Sì, funzioniamo come reti di reti, siamo quasi tutte donne, alcune non hanno studiato ma hanno molta esperienza di vita. Abbiamo fatto un incontro in Finlandia, a Ginevra, il 13 e 14 marzo una Commissione giuridica di donne indigene andrà a New York. Abbiamo sostenuto le donne nelle proteste contro Trump. L’organizzazione Mujeres indigenas por Ciarena, nelle reti internazionali si impegna soprattutto nel settore agrario, per i diritti della Madre terra.

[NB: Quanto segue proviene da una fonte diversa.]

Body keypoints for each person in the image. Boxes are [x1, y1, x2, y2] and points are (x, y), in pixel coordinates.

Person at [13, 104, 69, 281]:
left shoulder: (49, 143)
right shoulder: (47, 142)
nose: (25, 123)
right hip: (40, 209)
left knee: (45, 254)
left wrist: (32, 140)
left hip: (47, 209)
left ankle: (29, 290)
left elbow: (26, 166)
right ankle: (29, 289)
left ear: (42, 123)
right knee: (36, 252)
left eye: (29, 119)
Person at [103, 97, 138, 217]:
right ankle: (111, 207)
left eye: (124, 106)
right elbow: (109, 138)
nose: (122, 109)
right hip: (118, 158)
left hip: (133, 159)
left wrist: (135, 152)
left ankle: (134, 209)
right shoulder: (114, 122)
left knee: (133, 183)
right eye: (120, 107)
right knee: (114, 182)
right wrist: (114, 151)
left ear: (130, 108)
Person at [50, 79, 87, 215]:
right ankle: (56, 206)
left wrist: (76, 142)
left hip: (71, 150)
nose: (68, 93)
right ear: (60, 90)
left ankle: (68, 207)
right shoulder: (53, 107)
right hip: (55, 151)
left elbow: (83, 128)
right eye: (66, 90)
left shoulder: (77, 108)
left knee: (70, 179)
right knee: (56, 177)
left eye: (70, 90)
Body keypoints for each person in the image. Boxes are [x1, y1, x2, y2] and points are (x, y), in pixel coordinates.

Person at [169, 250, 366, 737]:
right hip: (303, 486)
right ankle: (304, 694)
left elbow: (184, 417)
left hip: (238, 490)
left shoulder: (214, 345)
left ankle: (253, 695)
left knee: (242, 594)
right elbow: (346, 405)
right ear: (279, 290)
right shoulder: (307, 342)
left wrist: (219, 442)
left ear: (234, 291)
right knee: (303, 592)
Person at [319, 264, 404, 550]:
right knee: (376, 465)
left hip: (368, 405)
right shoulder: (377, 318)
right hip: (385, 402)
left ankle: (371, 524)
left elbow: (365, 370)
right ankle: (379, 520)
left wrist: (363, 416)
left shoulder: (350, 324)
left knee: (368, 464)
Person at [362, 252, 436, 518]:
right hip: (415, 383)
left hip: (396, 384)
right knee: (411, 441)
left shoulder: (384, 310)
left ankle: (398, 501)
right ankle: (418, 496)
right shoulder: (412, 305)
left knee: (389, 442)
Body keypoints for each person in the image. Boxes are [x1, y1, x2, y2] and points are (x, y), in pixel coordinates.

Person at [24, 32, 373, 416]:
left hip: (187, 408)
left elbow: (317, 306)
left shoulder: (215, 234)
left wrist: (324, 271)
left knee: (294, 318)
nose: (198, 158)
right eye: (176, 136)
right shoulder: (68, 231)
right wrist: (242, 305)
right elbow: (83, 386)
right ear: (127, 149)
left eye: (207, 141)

Le donne indigene svolgono un ruolo fondamentale nella difesa del territorio, di fronte alle violenze se la cavano senza aiuto dello Stato. Il nostro osservatorio contro la violenza ha sbugiardato i dati del governo a livello internazionale. Una nostra compagna e il figlio sono stati minacciati e hanno ottenuto protezione grazie all’aiuto di altre organizzazioni di donne a livello internazionale.

Sosteniamo la campagna Ni una menos. Abbiamo incontrato le donne lesbiche brasiliane. Mi hanno chiesto: quando hai capito di essere indigena? Ho risposto, a scuola quando mi prendevano in giro per come mi vestivo. Quando mia madre dormiva con un machete sotto il cuscino perché cercavano mio padre per ucciderlo. Abbiamo sempre lottato. Siamo una famiglia di attivisti, uno dei miei fratelli, negli Stati uniti, è avvocato per i diritti degli indigeni migranti. La discriminazione accomuna. Non abbiamo fiducia nel sistema dei partiti. In Messico, solo sovvertendo la piramide, le cose cambieranno.